Beyond these reasons, the biggest cause of airline woes today is how the business world works today, or what some of us call neoliberalism. If we see airlines as doing what most companies do, that is everything they can to maximize profit (i.e., shareholder value on a quarterly basis) at the expense of anything customers might want it is utterly unsurprising that they constantly come up with new ways to squeeze dollars out of us. That’s what Manjoo starts gesturing towards, maybe, when he veers off into “What we are witnessing is the basest, ugliest form of tech-abetted, bottom-seeking capitalism”.
You can see signs of this business culture in the sheer crowdedness of most flights. I can testify to this, anecdotally, but some data helps. See how flights are 83.4% full now? Scroll back through time to see eras when the number was in the 70s, or even the 50s. A full flight is a complete win for an airline; every empty seat is lost revenue, since they have to fly, fuel, and staff the plane anyway.
The impact of today’s corporate ethos also appears in the rise of airline mergers and takeovers, which means fewer airlines for customers to approach.
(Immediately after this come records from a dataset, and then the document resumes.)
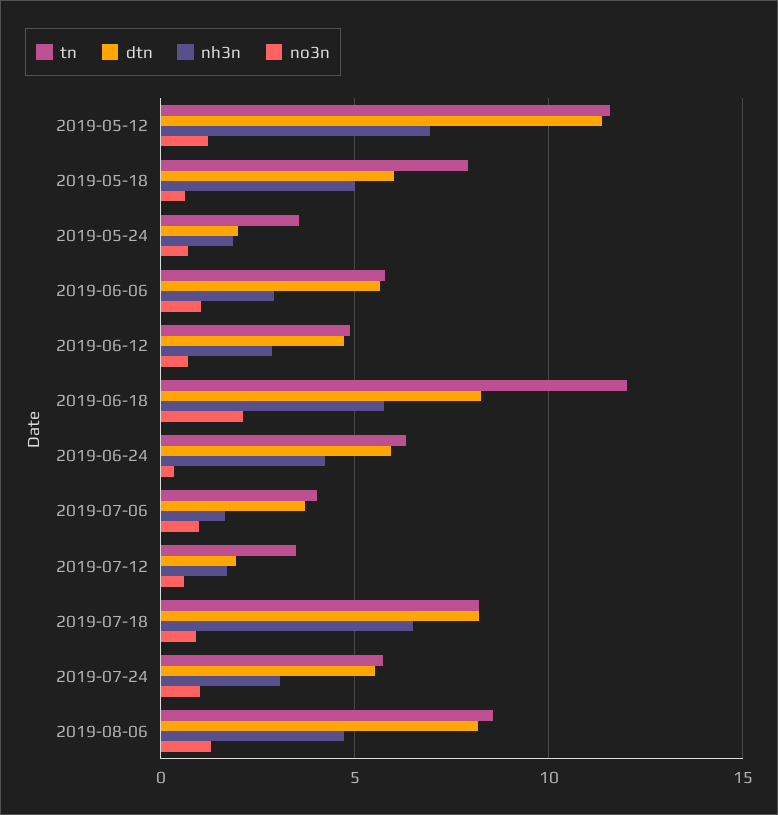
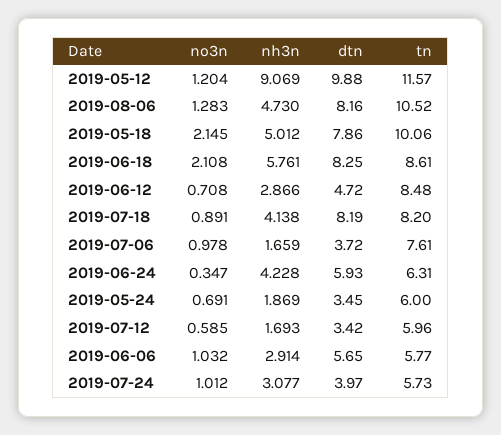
  {
    "tn": {
      "2019-05-12": 11.57,
-     "2019-05-18": 8,
+     "2019-05-18": 10.06,
-     "2019-05-24": 3.5,
+     "2019-05-24": 6,
      "2019-06-06": 5.77,
-     "2019-06-12": 5,
+     "2019-06-12": 8.48,
-     "2019-06-18": 12,
+     "2019-06-18": 8.61,
      "2019-06-24": 6.31,
-     "2019-07-06": 4,
+     "2019-07-06": 7.61,
-     "2019-07-12": 3.5,
+     "2019-07-12": 5.96,
      "2019-07-18": 8.2,
      "2019-07-24": 5.73,
-     "2019-08-06": 8.5
+     "2019-08-06": 10.52
    },
    "dtn": {
-     "2019-05-12": 11.5,
+     "2019-05-12": 9.88,
-     "2019-05-18": 6,
+     "2019-05-18": 7.86,
-     "2019-05-24": 2,
+     "2019-05-24": 3.45,
      "2019-06-06": 5.65,
      "2019-06-12": 4.72,
      "2019-06-18": 8.25,
      "2019-06-24": 5.93,
      "2019-07-06": 3.72,
-     "2019-07-12": 2,
+     "2019-07-12": 3.42,
      "2019-07-18": 8.19,
-     "2019-07-24": 5.5,
+     "2019-07-24": 3.97,
      "2019-08-06": 8.16
    },
    "nh3n": {
-     "2019-05-12": 7,
+     "2019-05-12": 9.069,
      "2019-05-18": 5.012,
      "2019-05-24": 1.869,
      "2019-06-06": 2.914,
      "2019-06-12": 2.866,
      "2019-06-18": 5.761,
      "2019-06-24": 4.228,
      "2019-07-06": 1.659,
      "2019-07-12": 1.693,
-     "2019-07-18": 6.5,
+     "2019-07-18": 4.138,
      "2019-07-24": 3.077,
      "2019-08-06": 4.73
    },
    "no3n": {
      "2019-05-12": 1.204,
-     "2019-05-18": 0.5,
+     "2019-05-18": 2.145,
      "2019-05-24": 0.691,
      "2019-06-06": 1.032,
      "2019-06-12": 0.708,
      "2019-06-18": 2.108,
      "2019-06-24": 0.347,
      "2019-07-06": 0.978,
      "2019-07-12": 0.585,
      "2019-07-18": 0.891,
      "2019-07-24": 1.012,
      "2019-08-06": 1.283
    }
  }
There’s a nice infographic from Buzzfeed on this:
Depending on your airports and travel, you might not be able to choose from all of the above right. Competition isn’t doing much for us on this score.
Let’s add to today’s business model a predatory attitude towards workers. Recall that Fordism is long gone, as are most union jobs. Most airline staff are badly paid, from pilots down to gate agents. From what I can tell airport staff eke out minimum wage positions. All deal with customers during moments of stress. Is it any wonder they don’t all treat fliers with warmth and affection?
Yes, technology plays a role in all of these factors, and air travel is impossible without at least mid-twentieth-century technology. But it’s a mistake to blame the United story or today’s general air travel angst on the digital world, when these other forces are so much more effective. At worst an overfocus on tech is misdirection, drawing our gaze away from how business currently operates. Watch for that.